Although less thorough than GPS tracking, plate readers can produce some of the same information, the group says, revealing whether someone is frequenting a bar, joining a protest, getting medical or mental help, being unfaithful to a spouse and much more.

In Minneapolis, for example, eight mobile and two fixed cameras captured data on 4.9 million license plates from January to August 2012, the Star Tribune reported. Among those whose movements were recorded: Mayor R.T. Rybak, whose city-owned cars were tracked at 41 locations in a year.

A Star Tribune reporter's vehicle was tracked seven times in a year, placing him at a friend's house three times late at night, other times going to and from work — forming a picture of the dates, times and coordinates of his daily routine.
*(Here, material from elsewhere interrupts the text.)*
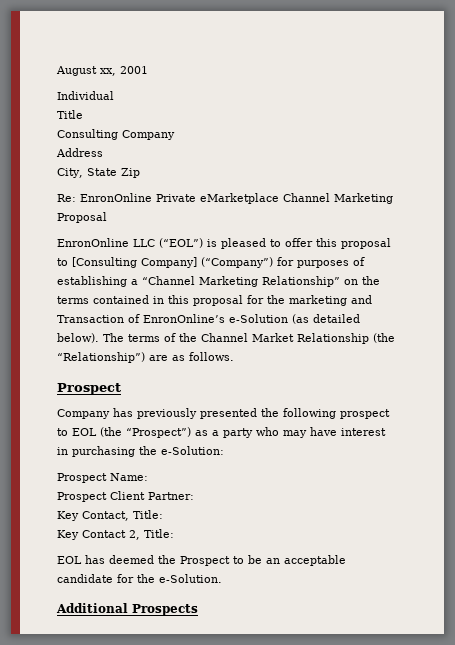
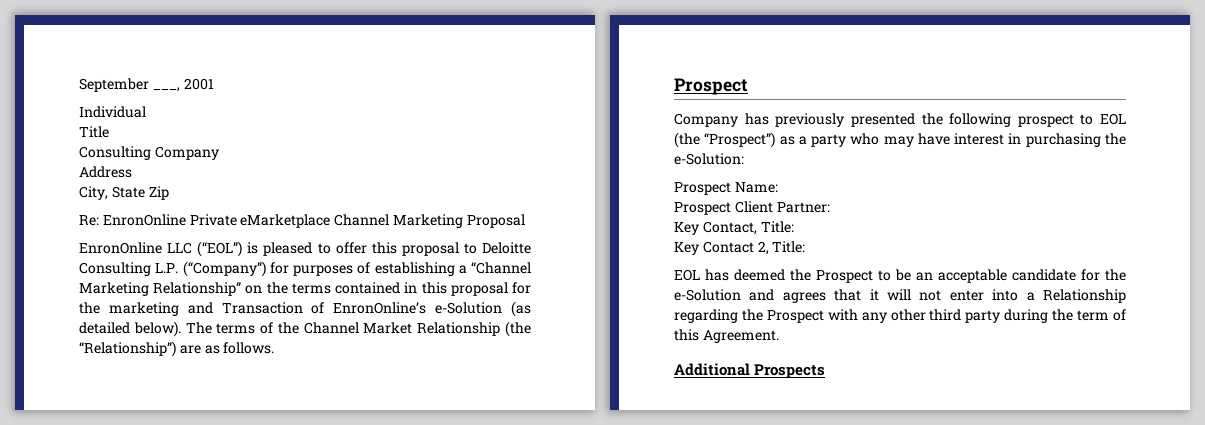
[56,66,116,76] August xx, -> [79,78,180,92] September ___,
[72,257,197,268] [Consulting Company] -> [482,242,531,254] [79,262,179,276] Deloitte Consulting L.P.
[159,574,222,583] e-Solution. -> [674,289,1126,303] [674,309,1126,323] [674,329,779,343] e-Solution and agrees that it will not enter into a Relationship regarding the Prospect with any other third party during the term of this Agreement.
Until the city temporarily classified such data late last year, anyone could ask police for a list of when and where a car had been spotted.

As the technology becomes cheaper and more widespread, even small police agencies are able to deploy more sophisticated surveillance systems. The federal government has been a willing partner, offering grants to help equip departments, in part as a tool against terrorism.

Law enforcement officials say the scanners are strikingly efficient. The state of Maryland told the ACLU that troopers could "maintain a normal patrol stance" while capturing up to 7,000 license plate images in a single eight-hour shift.

"At a time of fiscal and budget constraints, we need better assistance for law enforcement," said Harvey Eisenberg, assistant U.S. attorney in Maryland.